=== Your instructions ===
In the records below, find the line with "Stangenzellerie" and the line with "partie des Pays du Sud-Est". Print both exactly, along with every line between them, and no other line.

=== Saved data entries ===
_ _ _ _

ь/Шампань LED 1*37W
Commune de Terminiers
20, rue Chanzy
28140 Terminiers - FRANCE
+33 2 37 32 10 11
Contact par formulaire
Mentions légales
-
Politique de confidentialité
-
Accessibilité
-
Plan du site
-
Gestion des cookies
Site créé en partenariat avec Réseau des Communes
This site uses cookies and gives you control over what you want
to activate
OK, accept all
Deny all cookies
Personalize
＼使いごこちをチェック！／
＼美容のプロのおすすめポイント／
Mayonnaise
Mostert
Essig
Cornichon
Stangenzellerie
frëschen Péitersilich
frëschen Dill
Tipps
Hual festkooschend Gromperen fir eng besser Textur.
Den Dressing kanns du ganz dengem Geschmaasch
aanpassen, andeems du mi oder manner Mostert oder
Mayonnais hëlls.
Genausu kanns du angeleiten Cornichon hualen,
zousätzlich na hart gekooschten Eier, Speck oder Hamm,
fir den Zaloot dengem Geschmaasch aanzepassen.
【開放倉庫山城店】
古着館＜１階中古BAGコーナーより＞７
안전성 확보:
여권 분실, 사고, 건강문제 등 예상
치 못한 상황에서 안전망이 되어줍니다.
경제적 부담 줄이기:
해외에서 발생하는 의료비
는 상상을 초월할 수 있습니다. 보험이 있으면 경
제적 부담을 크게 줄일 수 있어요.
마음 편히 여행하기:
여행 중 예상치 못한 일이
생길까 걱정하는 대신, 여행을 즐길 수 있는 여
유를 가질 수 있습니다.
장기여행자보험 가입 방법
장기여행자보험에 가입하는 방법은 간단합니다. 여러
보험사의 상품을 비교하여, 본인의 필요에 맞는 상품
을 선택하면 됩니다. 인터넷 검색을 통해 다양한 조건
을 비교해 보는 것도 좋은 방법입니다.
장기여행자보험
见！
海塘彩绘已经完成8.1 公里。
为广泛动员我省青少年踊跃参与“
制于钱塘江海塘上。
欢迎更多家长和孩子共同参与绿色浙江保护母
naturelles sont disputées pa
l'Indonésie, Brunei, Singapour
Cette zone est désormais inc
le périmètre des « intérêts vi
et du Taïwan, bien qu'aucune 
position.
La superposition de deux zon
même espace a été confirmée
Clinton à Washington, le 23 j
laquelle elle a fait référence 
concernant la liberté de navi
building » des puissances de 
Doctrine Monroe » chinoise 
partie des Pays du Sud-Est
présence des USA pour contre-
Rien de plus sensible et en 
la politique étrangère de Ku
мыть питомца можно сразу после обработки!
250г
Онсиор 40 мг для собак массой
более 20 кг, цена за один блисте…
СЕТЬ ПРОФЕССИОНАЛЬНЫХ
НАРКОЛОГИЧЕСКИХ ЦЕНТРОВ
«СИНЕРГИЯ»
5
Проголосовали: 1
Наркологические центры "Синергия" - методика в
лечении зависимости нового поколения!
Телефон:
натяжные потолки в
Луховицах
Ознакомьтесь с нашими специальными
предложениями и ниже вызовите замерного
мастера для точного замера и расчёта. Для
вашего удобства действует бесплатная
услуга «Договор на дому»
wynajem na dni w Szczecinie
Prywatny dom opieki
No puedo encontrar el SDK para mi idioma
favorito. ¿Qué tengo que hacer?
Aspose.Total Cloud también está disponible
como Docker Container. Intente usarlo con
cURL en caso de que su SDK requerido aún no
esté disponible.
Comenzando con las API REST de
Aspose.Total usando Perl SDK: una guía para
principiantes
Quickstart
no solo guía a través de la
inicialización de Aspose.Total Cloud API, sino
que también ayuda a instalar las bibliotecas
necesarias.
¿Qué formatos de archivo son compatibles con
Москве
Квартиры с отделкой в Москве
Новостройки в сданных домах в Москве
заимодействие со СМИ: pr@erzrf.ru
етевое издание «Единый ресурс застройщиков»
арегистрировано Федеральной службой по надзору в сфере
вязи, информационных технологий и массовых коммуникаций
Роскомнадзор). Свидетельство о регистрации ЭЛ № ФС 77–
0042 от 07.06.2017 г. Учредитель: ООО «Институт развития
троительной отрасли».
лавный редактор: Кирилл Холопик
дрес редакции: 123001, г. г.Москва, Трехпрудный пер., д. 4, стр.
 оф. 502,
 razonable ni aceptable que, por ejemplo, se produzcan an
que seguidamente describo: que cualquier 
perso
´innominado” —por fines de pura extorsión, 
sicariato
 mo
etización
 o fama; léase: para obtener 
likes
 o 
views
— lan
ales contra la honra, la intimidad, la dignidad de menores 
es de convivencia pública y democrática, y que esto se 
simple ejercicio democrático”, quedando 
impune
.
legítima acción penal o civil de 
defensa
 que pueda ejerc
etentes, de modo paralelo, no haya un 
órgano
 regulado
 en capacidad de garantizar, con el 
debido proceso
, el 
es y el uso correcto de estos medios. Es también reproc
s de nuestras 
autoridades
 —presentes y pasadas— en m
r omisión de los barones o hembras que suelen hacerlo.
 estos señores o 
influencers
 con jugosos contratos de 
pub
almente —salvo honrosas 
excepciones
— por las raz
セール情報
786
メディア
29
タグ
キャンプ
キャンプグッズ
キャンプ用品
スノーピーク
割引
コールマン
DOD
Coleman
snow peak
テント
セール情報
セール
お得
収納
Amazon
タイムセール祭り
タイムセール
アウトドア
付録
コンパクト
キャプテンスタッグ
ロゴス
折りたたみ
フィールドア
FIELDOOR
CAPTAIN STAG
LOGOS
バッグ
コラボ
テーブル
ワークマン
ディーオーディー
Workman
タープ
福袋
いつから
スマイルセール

_ _ _ _

=== Response to this exercise ===
Stangenzellerie
frëschen Péitersilich
frëschen Dill
Tipps
Hual festkooschend Gromperen fir eng besser Textur.
Den Dressing kanns du ganz dengem Geschmaasch
aanpassen, andeems du mi oder manner Mostert oder
Mayonnais hëlls.
Genausu kanns du angeleiten Cornichon hualen,
zousätzlich na hart gekooschten Eier, Speck oder Hamm,
fir den Zaloot dengem Geschmaasch aanzepassen.
【開放倉庫山城店】
古着館＜１階中古BAGコーナーより＞７
안전성 확보:
여권 분실, 사고, 건강문제 등 예상
치 못한 상황에서 안전망이 되어줍니다.
경제적 부담 줄이기:
해외에서 발생하는 의료비
는 상상을 초월할 수 있습니다. 보험이 있으면 경
제적 부담을 크게 줄일 수 있어요.
마음 편히 여행하기:
여행 중 예상치 못한 일이
생길까 걱정하는 대신, 여행을 즐길 수 있는 여
유를 가질 수 있습니다.
장기여행자보험 가입 방법
장기여행자보험에 가입하는 방법은 간단합니다. 여러
보험사의 상품을 비교하여, 본인의 필요에 맞는 상품
을 선택하면 됩니다. 인터넷 검색을 통해 다양한 조건
을 비교해 보는 것도 좋은 방법입니다.
장기여행자보험
见！
海塘彩绘已经完成8.1 公里。
为广泛动员我省青少年踊跃参与“
制于钱塘江海塘上。
欢迎更多家长和孩子共同参与绿色浙江保护母
naturelles sont disputées pa
l'Indonésie, Brunei, Singapour
Cette zone est désormais inc
le périmètre des « intérêts vi
et du Taïwan, bien qu'aucune 
position.
La superposition de deux zon
même espace a été confirmée
Clinton à Washington, le 23 j
laquelle elle a fait référence 
concernant la liberté de navi
building » des puissances de 
Doctrine Monroe » chinoise 
partie des Pays du Sud-Est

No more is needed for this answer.